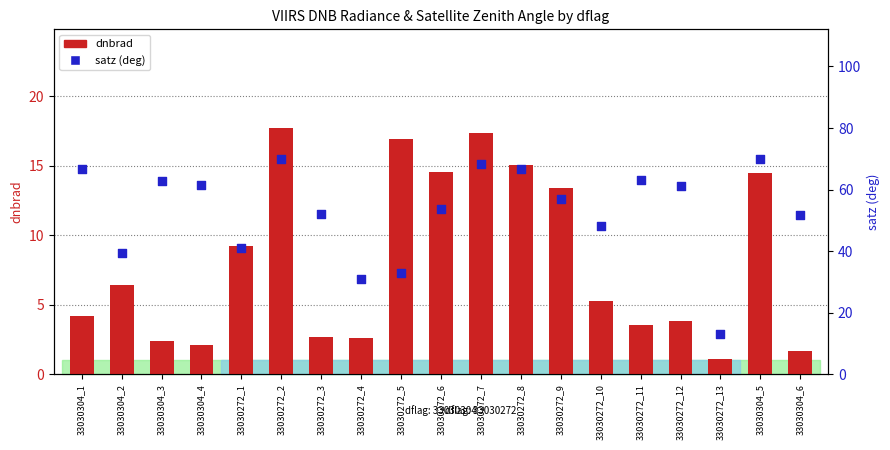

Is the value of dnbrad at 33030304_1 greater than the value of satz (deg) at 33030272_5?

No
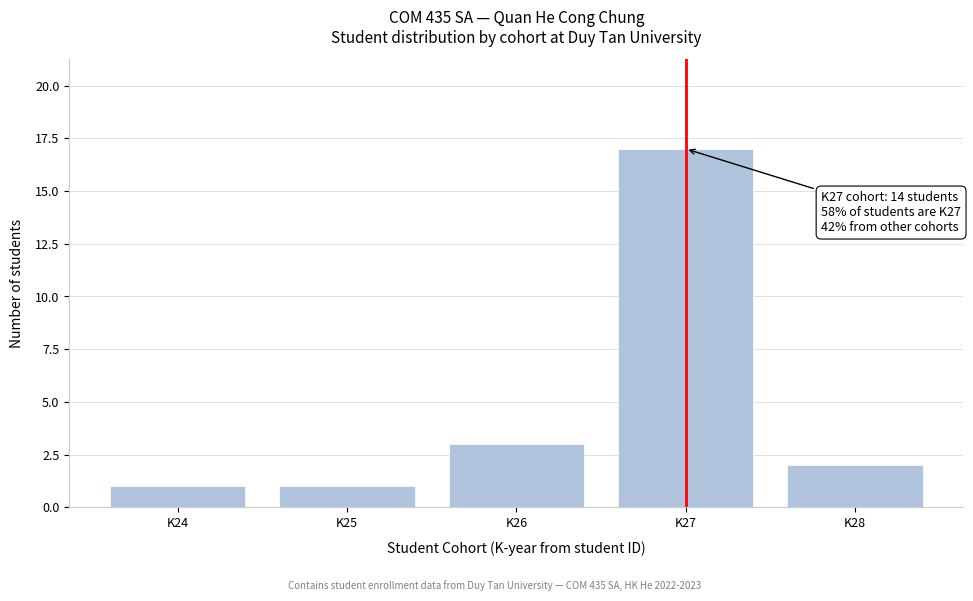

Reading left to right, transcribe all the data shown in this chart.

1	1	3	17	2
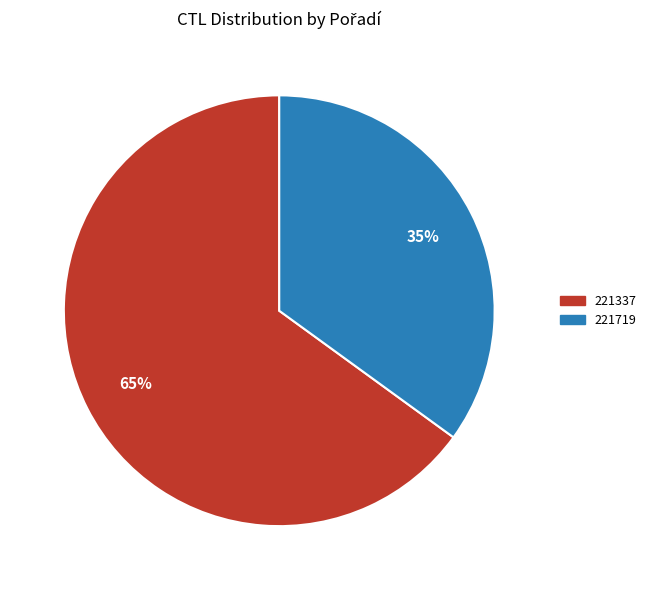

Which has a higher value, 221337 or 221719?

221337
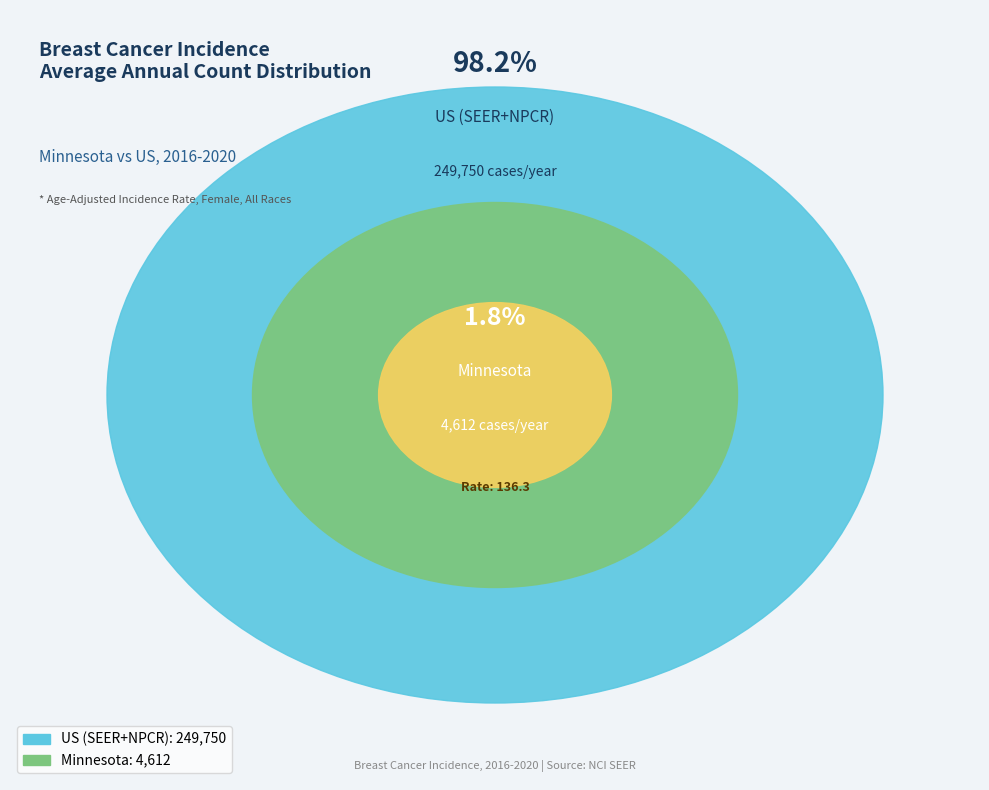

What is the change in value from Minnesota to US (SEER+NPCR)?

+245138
========
> **TASK STATEMENT**
Copy out every one of the entries above word for word, leaving out the pictures.

> **WORKED SOLUTION**
Is the value of dnbrad at 33030304_1 greater than the value of satz (deg) at 33030272_5?

No

Reading left to right, transcribe all the data shown in this chart.

1	1	3	17	2

Which has a higher value, 221337 or 221719?

221337

What is the change in value from Minnesota to US (SEER+NPCR)?

+245138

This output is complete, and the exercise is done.